Требования
1. С чем, согласно тексту для чтения, соразмеряется наказание, налагаемое на преступника?
2. Продолжите текст для чтения, начиная сразу после его последнего предложения.

Критика преступника и его судьи. Преступник, зная весь ход обстоятельств, не находит своего поступка настолько вне порядка и понимания, как его судьи и хулители: налагаемое же на него наказание соразмеряется прямо со степенью удивления, которое поступок его возбуждает по своей непостижимости в этих судьях. Если уже и то, что защитник преступника знает, как совершено было преступление, и знает обстоятельства, которые ему предшествовали, имеет значительное влияние, тем более изложение им смягчающих обстоятельств должно бы совершенно уничтожить вину. Или еще яснее: защитник уменьшает постепенно и, наконец, совершенно уничтожает осуждающее и налагающее наказание удивление, принуждая каждого честного слушателя к внутреннему сознанию, что преступник должен был так поступить, как он поступил и что, наказав его, мы накажем вечный закон необходимости. Соразмерять степень наказания со степенью ознакомления с историей преступления или со степенью тех сведений, которые мы можем о нем получить, - не значит ли это нарушать всякое правосудие?

25.

Обмен и справедливость. Обмен может быть только тогда честным и правильным, когда каждая из обменивающих сторон требует столько, сколько по ее мнению стоит ее вещь, принимая во внимание при оценке трудность приобретения, редкость, израсходованное время и т. д., а также то, насколько вещь нравится хозяину. Но как скоро этот последний устанавливаем цену, сообразуясь с потребностью другого, становится он в утонченной форме вором и эксплуататором. Если объектом мены являются деньги, то надо принять в соображение, что франк или талер в руках богатого наследника, поденщика, купца и студента совершенно различные вещи: каждый должен бы получать за них больше или меньше, смотря по тому, более или менее труда стоило добыть монетную единицу ее обладателю - это было бы справедливо; в действительности же бывает, как известно, обратное. в денежном мир талер самого ленивого богача приносит больше прибыли, чем талер бедного и трудолюбивого человека.

Предоставленный материал
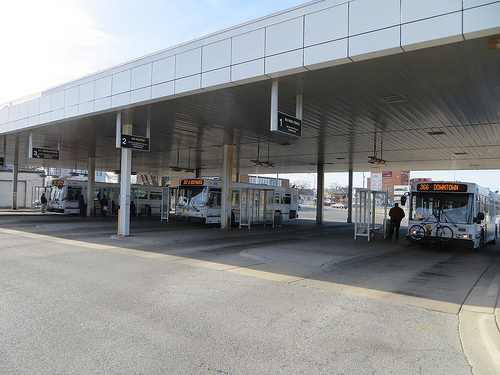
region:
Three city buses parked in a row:
[15, 160, 493, 262]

Итоговые ответы
1. Со степенью удивления, которое поступок преступника возбуждает своей непостижимостью в его судьях.

2.
26.

Законоположения, как средства. Право, основанное на договоре между равными, существует до тех пор, пока сила заключивших договор сторон остается равной или одинаковой; право создано благоразумием, чтобы положить конец борьбе и обоюдному бесполезному истреблению двух равных сил, который точно так же прекращаются, если одна сторона решительно делается слабее другой: тогда наступает подчинение, и право становится недействительным, но результат получается тождественный с тем, который достигался посредством права, так как благоразумие взявшего верх советует ему беречь силы подчиненных и не тратить их бесполезно, отчего положение подчиненного становится часто благоприятнее, чем положение равносильного. Итак, законоположения суть не цели, а временные средства, советуемые благоразумием.

27.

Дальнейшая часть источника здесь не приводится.